=== DATA FOR ANALYSIS ===
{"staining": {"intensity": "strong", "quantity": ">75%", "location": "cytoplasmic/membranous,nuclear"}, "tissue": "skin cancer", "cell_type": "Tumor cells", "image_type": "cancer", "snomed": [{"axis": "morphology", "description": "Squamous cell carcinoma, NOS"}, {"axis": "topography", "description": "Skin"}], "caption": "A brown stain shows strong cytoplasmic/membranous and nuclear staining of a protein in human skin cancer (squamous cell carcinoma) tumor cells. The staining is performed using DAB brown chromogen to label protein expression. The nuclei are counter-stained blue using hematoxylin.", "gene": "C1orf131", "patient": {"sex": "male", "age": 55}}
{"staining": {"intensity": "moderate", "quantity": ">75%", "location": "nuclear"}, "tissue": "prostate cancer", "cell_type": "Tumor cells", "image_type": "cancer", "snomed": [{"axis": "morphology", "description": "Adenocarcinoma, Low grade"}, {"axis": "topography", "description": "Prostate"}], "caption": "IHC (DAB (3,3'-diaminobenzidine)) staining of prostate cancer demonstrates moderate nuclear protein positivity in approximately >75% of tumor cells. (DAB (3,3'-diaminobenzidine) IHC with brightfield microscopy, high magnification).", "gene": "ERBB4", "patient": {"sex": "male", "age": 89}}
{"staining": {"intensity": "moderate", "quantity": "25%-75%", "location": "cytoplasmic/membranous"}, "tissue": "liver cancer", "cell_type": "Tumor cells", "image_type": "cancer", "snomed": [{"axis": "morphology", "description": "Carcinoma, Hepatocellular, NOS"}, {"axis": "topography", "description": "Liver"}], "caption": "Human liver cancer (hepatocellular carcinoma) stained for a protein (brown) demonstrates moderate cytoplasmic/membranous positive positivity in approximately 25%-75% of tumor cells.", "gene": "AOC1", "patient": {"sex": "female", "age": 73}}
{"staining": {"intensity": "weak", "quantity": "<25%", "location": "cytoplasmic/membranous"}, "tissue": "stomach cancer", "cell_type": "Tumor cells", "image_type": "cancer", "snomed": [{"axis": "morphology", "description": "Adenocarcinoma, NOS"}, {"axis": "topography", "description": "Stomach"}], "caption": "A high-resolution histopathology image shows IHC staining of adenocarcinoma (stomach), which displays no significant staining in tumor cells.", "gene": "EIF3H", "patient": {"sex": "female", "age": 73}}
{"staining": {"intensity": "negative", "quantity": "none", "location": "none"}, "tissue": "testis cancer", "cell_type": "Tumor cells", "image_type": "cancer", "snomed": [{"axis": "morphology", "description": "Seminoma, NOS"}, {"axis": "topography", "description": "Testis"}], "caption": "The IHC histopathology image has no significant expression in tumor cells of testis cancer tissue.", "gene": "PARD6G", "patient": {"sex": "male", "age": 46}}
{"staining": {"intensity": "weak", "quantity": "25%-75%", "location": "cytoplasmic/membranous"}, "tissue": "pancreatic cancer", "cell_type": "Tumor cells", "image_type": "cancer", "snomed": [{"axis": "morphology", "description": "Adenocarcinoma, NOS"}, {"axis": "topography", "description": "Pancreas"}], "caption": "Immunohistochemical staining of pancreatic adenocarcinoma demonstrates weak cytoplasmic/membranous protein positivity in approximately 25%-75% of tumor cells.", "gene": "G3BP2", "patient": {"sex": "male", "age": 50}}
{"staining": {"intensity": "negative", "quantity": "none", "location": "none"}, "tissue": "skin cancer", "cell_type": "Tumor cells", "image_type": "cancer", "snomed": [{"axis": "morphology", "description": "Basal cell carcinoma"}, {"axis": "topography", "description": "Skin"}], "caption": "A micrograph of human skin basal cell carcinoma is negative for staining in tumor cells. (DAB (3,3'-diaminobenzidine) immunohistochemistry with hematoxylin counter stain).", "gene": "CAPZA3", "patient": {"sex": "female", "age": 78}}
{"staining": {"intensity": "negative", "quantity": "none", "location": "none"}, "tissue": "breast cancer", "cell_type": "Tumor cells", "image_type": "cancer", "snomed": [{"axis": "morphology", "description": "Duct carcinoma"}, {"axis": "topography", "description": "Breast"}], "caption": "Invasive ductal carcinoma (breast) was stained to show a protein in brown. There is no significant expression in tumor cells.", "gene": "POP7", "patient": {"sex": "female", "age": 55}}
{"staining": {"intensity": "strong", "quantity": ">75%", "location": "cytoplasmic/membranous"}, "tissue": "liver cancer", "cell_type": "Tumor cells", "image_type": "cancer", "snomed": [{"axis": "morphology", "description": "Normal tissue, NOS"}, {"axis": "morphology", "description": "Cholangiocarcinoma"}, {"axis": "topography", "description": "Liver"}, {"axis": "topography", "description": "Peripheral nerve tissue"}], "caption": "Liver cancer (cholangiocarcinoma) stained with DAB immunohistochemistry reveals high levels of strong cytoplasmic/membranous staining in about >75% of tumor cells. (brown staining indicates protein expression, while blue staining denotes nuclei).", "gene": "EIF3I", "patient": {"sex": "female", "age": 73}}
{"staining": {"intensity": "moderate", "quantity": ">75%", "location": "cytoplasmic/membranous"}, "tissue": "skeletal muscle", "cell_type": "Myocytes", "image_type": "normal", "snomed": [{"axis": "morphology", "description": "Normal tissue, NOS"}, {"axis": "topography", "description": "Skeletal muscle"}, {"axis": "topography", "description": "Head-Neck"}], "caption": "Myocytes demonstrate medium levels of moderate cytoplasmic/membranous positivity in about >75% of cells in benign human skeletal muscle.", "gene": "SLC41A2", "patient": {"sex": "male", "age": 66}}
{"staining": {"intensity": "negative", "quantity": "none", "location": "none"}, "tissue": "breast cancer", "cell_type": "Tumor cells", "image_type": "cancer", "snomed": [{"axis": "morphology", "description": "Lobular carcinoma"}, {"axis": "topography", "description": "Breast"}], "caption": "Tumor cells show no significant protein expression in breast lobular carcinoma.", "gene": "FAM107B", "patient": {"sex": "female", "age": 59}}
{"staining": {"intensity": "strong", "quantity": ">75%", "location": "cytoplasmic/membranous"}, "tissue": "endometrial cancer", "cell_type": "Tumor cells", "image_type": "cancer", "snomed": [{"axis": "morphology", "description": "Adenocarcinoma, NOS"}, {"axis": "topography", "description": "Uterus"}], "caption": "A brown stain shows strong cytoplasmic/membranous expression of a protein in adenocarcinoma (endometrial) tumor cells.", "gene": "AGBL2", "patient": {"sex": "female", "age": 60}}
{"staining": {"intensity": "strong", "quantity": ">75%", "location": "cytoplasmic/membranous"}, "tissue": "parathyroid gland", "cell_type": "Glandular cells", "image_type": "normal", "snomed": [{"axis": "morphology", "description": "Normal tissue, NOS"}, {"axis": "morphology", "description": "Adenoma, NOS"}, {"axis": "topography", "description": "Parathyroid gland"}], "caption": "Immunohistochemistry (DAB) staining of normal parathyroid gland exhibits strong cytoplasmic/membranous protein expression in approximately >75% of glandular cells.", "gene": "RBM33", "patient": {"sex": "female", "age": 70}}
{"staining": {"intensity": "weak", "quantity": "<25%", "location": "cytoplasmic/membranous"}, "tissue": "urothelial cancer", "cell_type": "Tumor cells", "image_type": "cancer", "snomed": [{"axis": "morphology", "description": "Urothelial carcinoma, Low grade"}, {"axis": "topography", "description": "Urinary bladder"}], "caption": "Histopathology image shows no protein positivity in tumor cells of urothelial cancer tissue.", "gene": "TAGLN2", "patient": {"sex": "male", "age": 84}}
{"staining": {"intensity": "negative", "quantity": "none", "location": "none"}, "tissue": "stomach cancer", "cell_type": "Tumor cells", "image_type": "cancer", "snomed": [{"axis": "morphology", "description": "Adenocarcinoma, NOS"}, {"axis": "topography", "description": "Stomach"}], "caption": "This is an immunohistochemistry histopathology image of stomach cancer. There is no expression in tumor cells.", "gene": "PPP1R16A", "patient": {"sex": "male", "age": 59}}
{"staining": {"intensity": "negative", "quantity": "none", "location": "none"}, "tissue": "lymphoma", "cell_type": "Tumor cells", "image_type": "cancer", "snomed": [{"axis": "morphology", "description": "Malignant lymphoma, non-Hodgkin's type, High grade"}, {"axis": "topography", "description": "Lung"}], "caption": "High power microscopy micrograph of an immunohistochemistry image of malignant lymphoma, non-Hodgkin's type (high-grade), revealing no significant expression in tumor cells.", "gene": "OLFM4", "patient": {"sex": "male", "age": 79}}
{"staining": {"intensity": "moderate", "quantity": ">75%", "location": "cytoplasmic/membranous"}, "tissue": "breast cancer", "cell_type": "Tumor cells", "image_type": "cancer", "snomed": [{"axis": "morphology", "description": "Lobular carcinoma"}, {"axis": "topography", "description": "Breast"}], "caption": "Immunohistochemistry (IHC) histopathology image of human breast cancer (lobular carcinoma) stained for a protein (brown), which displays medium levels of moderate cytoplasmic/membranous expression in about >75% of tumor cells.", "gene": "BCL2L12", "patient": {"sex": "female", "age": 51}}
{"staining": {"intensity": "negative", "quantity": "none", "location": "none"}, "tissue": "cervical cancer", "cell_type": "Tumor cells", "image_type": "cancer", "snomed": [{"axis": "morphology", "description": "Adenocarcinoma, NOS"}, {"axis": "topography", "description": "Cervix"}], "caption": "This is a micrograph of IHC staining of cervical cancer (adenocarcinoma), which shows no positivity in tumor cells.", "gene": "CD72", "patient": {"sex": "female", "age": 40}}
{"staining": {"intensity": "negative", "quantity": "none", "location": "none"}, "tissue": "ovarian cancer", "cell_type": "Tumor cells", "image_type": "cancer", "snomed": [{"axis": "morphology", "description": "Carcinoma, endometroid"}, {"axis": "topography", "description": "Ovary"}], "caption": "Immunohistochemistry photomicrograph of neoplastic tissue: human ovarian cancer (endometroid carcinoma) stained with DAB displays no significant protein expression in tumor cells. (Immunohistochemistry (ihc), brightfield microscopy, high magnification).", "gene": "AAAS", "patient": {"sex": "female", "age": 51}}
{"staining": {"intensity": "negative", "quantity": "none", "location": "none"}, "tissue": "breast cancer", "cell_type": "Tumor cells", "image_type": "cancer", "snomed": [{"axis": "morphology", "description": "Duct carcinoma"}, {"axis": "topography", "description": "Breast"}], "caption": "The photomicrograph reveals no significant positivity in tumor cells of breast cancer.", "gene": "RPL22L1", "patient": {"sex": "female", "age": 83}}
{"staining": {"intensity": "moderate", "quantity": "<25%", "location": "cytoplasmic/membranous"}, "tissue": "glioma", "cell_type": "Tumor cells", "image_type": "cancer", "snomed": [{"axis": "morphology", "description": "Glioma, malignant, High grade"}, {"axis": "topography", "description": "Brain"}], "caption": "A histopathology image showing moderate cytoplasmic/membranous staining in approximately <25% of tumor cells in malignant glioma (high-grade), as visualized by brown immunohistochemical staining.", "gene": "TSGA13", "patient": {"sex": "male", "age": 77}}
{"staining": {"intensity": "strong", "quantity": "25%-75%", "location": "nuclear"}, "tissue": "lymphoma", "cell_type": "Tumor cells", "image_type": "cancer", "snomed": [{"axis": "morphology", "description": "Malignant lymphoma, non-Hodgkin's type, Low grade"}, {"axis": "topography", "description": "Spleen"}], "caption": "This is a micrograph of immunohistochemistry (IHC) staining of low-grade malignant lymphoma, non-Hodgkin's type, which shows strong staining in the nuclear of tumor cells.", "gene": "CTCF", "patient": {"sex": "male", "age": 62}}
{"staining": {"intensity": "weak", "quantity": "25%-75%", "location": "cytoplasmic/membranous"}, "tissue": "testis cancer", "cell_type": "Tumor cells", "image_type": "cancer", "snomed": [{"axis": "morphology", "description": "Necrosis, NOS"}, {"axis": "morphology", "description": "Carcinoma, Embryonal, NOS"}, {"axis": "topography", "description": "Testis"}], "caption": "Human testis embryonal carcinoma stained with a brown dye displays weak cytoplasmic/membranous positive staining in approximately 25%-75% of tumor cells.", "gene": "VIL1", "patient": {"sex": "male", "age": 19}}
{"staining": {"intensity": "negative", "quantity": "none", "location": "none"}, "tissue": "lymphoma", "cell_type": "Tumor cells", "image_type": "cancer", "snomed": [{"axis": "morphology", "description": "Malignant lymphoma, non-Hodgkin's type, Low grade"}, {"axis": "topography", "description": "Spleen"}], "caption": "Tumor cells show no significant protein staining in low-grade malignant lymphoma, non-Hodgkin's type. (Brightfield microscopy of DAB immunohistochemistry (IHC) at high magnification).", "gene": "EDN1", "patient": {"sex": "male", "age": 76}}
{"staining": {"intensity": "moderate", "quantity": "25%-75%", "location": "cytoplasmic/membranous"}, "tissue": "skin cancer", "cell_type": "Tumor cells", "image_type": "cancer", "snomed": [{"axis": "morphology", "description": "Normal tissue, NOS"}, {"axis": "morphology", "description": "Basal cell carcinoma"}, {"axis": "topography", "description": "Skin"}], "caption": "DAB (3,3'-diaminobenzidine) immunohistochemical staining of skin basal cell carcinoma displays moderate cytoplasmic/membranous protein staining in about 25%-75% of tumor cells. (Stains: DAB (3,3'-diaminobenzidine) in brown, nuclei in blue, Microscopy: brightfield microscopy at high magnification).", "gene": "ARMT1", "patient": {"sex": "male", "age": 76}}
===
▶ EXERCISE
A verbatim transcription is required of the lines from the one with "testis embryonal carcinoma" through the final line of the entries above, and of nothing else.

▶ ANSWER TO THIS PROBLEM
{"staining": {"intensity": "weak", "quantity": "25%-75%", "location": "cytoplasmic/membranous"}, "tissue": "testis cancer", "cell_type": "Tumor cells", "image_type": "cancer", "snomed": [{"axis": "morphology", "description": "Necrosis, NOS"}, {"axis": "morphology", "description": "Carcinoma, Embryonal, NOS"}, {"axis": "topography", "description": "Testis"}], "caption": "Human testis embryonal carcinoma stained with a brown dye displays weak cytoplasmic/membranous positive staining in approximately 25%-75% of tumor cells.", "gene": "VIL1", "patient": {"sex": "male", "age": 19}}
{"staining": {"intensity": "negative", "quantity": "none", "location": "none"}, "tissue": "lymphoma", "cell_type": "Tumor cells", "image_type": "cancer", "snomed": [{"axis": "morphology", "description": "Malignant lymphoma, non-Hodgkin's type, Low grade"}, {"axis": "topography", "description": "Spleen"}], "caption": "Tumor cells show no significant protein staining in low-grade malignant lymphoma, non-Hodgkin's type. (Brightfield microscopy of DAB immunohistochemistry (IHC) at high magnification).", "gene": "EDN1", "patient": {"sex": "male", "age": 76}}
{"staining": {"intensity": "moderate", "quantity": "25%-75%", "location": "cytoplasmic/membranous"}, "tissue": "skin cancer", "cell_type": "Tumor cells", "image_type": "cancer", "snomed": [{"axis": "morphology", "description": "Normal tissue, NOS"}, {"axis": "morphology", "description": "Basal cell carcinoma"}, {"axis": "topography", "description": "Skin"}], "caption": "DAB (3,3'-diaminobenzidine) immunohistochemical staining of skin basal cell carcinoma displays moderate cytoplasmic/membranous protein staining in about 25%-75% of tumor cells. (Stains: DAB (3,3'-diaminobenzidine) in brown, nuclei in blue, Microscopy: brightfield microscopy at high magnification).", "gene": "ARMT1", "patient": {"sex": "male", "age": 76}}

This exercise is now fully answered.